May 18, 2017

Spendthrift Clause - Carmack v. Reynolds


A common provision to include in a trust for a careless beneficiary is a spendthrift provision. This provision provides protection to a beneficiary's inheritance by limiting the ability of a creditor to attach their claim to a beneficiary's interest in the trust. Still, a spendthrift clause does not absolutely insulate a beneficiary's inheritance from creditors. 

Certain types of creditors can attach to the beneficiary's interest regardless of a spendthrift provision, e.g. child support creditors. For general creditors, recovery is typically not as easy. 

A recent California Supreme Court case addressed the issue of how far a bankruptcy trustee can reach into a beneficiary's interest in a trust.

Carmack v. Reynolds (2017) _____ Cal.4th _____

The pertinent facts are as follows:

"The trust provides that at Freddie's death, Reynolds is entitled to $250,000 from the trust if he survives Freddie by 30 days. In addition, Reynolds is entitled to receive $100,000 a year for 10 years and then one-third of the remainder. All payments are expected to be made from principal; the trust's assets are in undeveloped real estate that do not produce income. Those assets are estimated to be worth several million dollars, although their exact value will not be known until the trust assets are liquidated.

The day after his father died, Reynolds filed for voluntary bankruptcy under chapter 7 of the United States Bankruptcy Code. The trustees of the Reynolds Family Trust sought a declaratory judgment on the extent of the bankruptcy trustee's interest in the trust. The bankruptcy court held that under the California Probate Code, the bankruptcy trustee standing as a hypothetical lien creditor could reach 25 percent of Reynolds's interest in the trust. The bankruptcy appellate panel affirmed. The bankruptcy trustee appealed to the Ninth Circuit, which asked us to clarify if Probate Code section 15306.5 caps a bankruptcy estate's access to a spendthrift trust at 25 percent of the beneficiary's interest where the trust pays entirely from principal. We granted the Ninth Circuit's request."

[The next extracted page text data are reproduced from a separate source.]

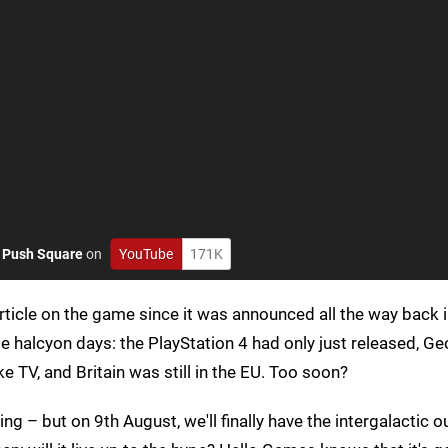
o
Push Square
on
YouTube
171K
article on the game since it was announced all the way back 
halcyon days: the PlayStation 4 had only just released, Ge
 TV, and Britain was still in the EU. Too soon?
ng – but on 9th August, we'll finally have the intergalactic ou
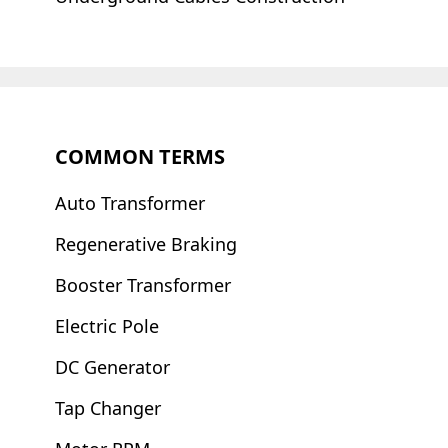
COMMON TERMS
Auto Transformer
Regenerative Braking
Booster Transformer
Electric Pole
DC Generator
Tap Changer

The court found that "that a bankruptcy trustee, standing as a hypothetical judgment creditor, can reach a beneficiary's interest in a trust that pays entirely out of principal in two ways. It may reach up to the full amount of any distributions of principal that are currently due and payable to the beneficiary, unless the trust instrument specifies that those distributions are for the beneficiary's support or education and the beneficiary needs those distributions for either purpose. Separately, the bankruptcy trustee can reach up to 25 percent of any anticipated payments made to, or for the benefit of, the beneficiary, reduced to the extent necessary by the support needs of the beneficiary and any dependents."